## TEXT SEGMENT
# Hot Bites



## Howard Gaines III (Dec 26, 2007)

A spin-off from another post, how many bite or bite sessions are you giving dogs in this summer heat? Is evening training any better than morning? For tracking the dew is best. How many contacts are getting, 2-3 per session? 

Jay you guys train in the evening in Georgia, right?


----------



## David Frost (Mar 29, 2006)

I have a class in session, patrol dogs) depending on what we are working on, it may be 0 to 3. We've been doing a lot of building searches, 1 in 5 will have a bite at the end. About the same ratio for tracks.

DFrost


----------



## Howard Gaines III (Dec 26, 2007)

We just finished training today at 11:00 and the H and H were killers. I tried to get everyone in twice on bite work. Andy was able to get two tracks in as well. Delaware weather is rough!


----------



## Mo Earle (Mar 1, 2008)

we trained this a.m. in South Fla....HOT! started at 9 ended about 1p.m....all dogs went through an obedience/agility routine first, followed by bite work...each dog went two tiimes, got between 3 and 5 bites each time.....one being a short escort/escape session, down field bite and ending it with the last bite...dog... only ...swimming across the pond to get the bite.


----------



## Howard Gaines III (Dec 26, 2007)

Mo Earle said:


> we trained this a.m. in South Fla....HOT! started at 9 ended about 1p.m....all dogs went through an obedience/agility routine first, followed by bite work...each dog went two tiimes, got between 3 and 5 bites each time.....one being a short escort/escape session, down field bite and ending it with the last bite...dog... only ...swimming across the pond to get the bite.


MO! Swimming in South Fla.? What are you folks trying to do with your dogs, make them **********?:-$ 
"Bad Fluffy, didn't train with dedication, here fetch the tennis ball." "Hey has anyone see my dog?" Nice trick kid!


----------



## Chris Michalek (Feb 13, 2008)

in AZ it's definitely better to train in the morning vs the eve... yeah yeah dry heat you say? Not in the summer when we have monsoons. This time of year the lows are in the upper 80s-low 90s and it can be over 100F at 10pm.

Depending on what were working on we try to get two bite sessions in per training session. Then again we only have 3-4 people that train together. We're not a club...eff the clubs I say LOL


----------



## jay lyda (Apr 10, 2006)

Yes Howard, we train in the evenings and here lately early weekend mornings.


----------



## Phil Dodson (Apr 4, 2006)

> Here in LA (lower Al.), I require my teams to train 99% of the time during darkness as this is the time we work. I do just enough bitework scenarios to keep them proficient. 

> I do nothing but scent work with my teams to ensure they are able to perform searches during the summer and early fall when temps and humidity here are at it's worst.

## DATA SEGMENT
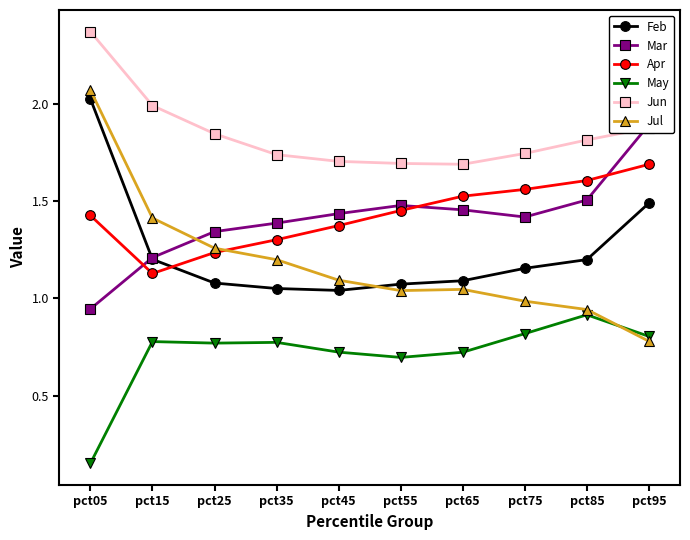

True or false: May and Jun cross at least once.

False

## DESCRIPTION OF THE TASK
Pick up the forum thread on bite work in summer heat and carry it on past its last post. None of the material is needed here.

## OUTPUT
----------



## Mo Earle (Mar 1, 2008)

_"O! Swimming in South Fla.? What are you folks trying to do with your dogs, make them **********?








"Bad Fluffy, didn't train with dedication, here fetch the tennis ball." "Hey has anyone see my dog?" Nice trick kid!







"_

:lol::lol:...nah..the gators are afraid of our dogs...they go the other way!:^o:smile:
Actually the pond on our property...doesn't have any gators in it....lots of fish, but no gators-clean enough if we didn't want to use the "cement pond"...we could swim with the dogs....the local canals however..big boy gators there...could be where you send the "bad fluffys"...but don't go in after them, other wise it will be byebye bad handler. We train on Sunday a.m....welcome to come swim, I mean train with us. Mo


----------



## Howard Gaines III (Dec 26, 2007)

Mo Earle said:


> _"O! Swimming in South Fla.? What are you folks trying to do with your dogs, make them **********?
> 
> 
> 
> ...


Mo not sure how to take it...No chance you folks down there aren't trying to get rid of me with an "accidential" swim?  I was born on a day, but not yesterday. I've heard what happens to northern folks who slip down south, some never get heard from again! =; Thanks I'll pass.:grin:


----------



## Dan Long (Jan 10, 2008)

Howard Gaines III said:


> Mo not sure how to take it...No chance you folks down there aren't trying to get rid of me with an "accidential" swim?  I was born on a day, but not yesterday. I've heard what happens to northern folks who slip down south, some never get heard from again! =; Thanks I'll pass.:grin:


Cue "Deliverance" music!!!


----------



## Mo Earle (Mar 1, 2008)

Howard...:lol::lol::lol::lol:....I guess it does sound like that....!! not meant to though.....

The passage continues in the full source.